> [WORK REQUIRED] Can you return, word for word, the part of the text on Dominican citizenship law that opens with the words containing "Published:Wednesday | June" and closes with "stand against it."?

BEGIN TEXT

Published:Wednesday | June 17, 2015 | 12:00 AM

There is as yet no mass deportation from the Dominican Republic of people of Haitian descent. It might still happen. So, Jamaica and its Caribbean Community (CARICOM) partners must be alert to this human-rights crisis, with deeply racist overtones, that is unfolding in their backyard and be prepared to stand against it.

This week was the end of the deadline for an estimated quarter million people, essentially rendered stateless by Dominican law, to supposedly regularise their status and to place themselves on a path to citizenship. Only a small fraction or proportion of that number has started the process and a mere 300 had, up this week, received formal documents.

That people have been reluctant to submit to a new arrangement is quite understandable. Until a decade ago, persons born in the Dominican Republic were automatically citizens of the country. In 2004, the automaticity of birthright was changed in law. The new arrangement was enshrined in a new constitution of 2010, which required that citizens be born to parents of whom at least one is Dominican and the other living in the country legally. Three years later the Dominican Republic's Supreme Court retroactively applied the arraignment to 1929, or 84 years. The upshot: hundreds of thousands of people stripped of their citizenship.

 

HAITIANS TARGETED

Few will doubt that this law is aimed primarily at black people of Haitian descent, who the mostly brown, mixed-race 'Dominicans' have historically held in contempt. The Dominican Republic and Haiti, the poorest country in the Americas, share the island of Hispaniola, and have had a history of tension between them. For periods in the 19th century, Haiti, the world's first black independent republic, occupied the Dominican Republic.

END TEXT
BEGIN DATA PROVIDED

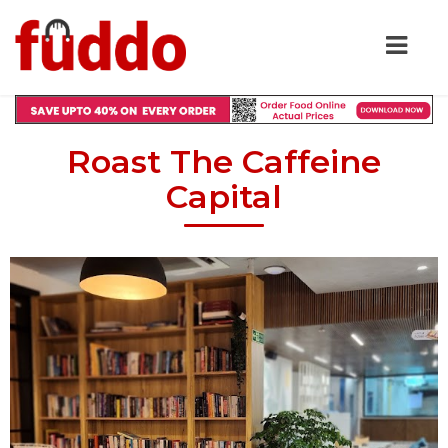
Roast The Caffeine
Capital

END DATA PROVIDED

> [YOUR SOLUTION]
Published:Wednesday | June 17, 2015 | 12:00 AM

There is as yet no mass deportation from the Dominican Republic of people of Haitian descent. It might still happen. So, Jamaica and its Caribbean Community (CARICOM) partners must be alert to this human-rights crisis, with deeply racist overtones, that is unfolding in their backyard and be prepared to stand against it.